To test/demonstrate the puma API, we just want to use dummy data.

There are three methods in puma to generate dummy data:

The first function returns directly a pandas.DataFrame including the following columns:

HadronConeExclTruthLabelID
rnnip_pu
rnnip_pc
rnnip_pb
dips_pu
dips_pc
dips_pb

which can be used in the following manner:

from puma.utils import get_dummy_2_taggers

df = get_dummy_2_taggers()

The second function is get_dummy_multiclass_scores which returns an output array with shape (size, 3), which is the usual output of our multi-class classifiers like DIPS, and the labels conform with the HadronConeExclTruthLabelID variable.

from puma.utils import get_dummy_multiclass_scores

output, labels = get_dummy_multiclass_scores()

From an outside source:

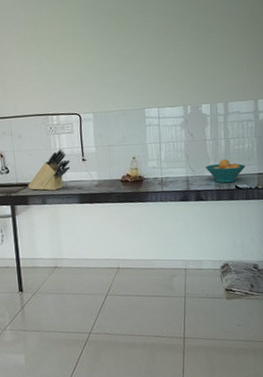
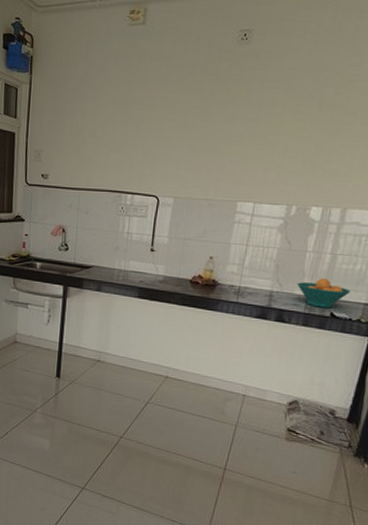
knife block: present [27,148,70,191] -> none [84,233,137,279]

Finally, the get_dummy_tagger_aux function returns a h5 file with both jet and track collections (needed for aux task plots). These include the following columns (aux task information is generated for both vertexing and track origin classification):

jets:

HadronConeExclTruthLabelID
GN2_pu
GN2_pc
GN2_pb
pt
eta
n_truth_promptLepton

tracks:

ftagTruthVertexIndex
GN2_VertexIndex
ftagTruthOriginLabel
GN2_TrackOrigin

which can be used in the following manner:

from puma.utils import get_dummy_tagger_aux

df = get_dummy_tagger_aux()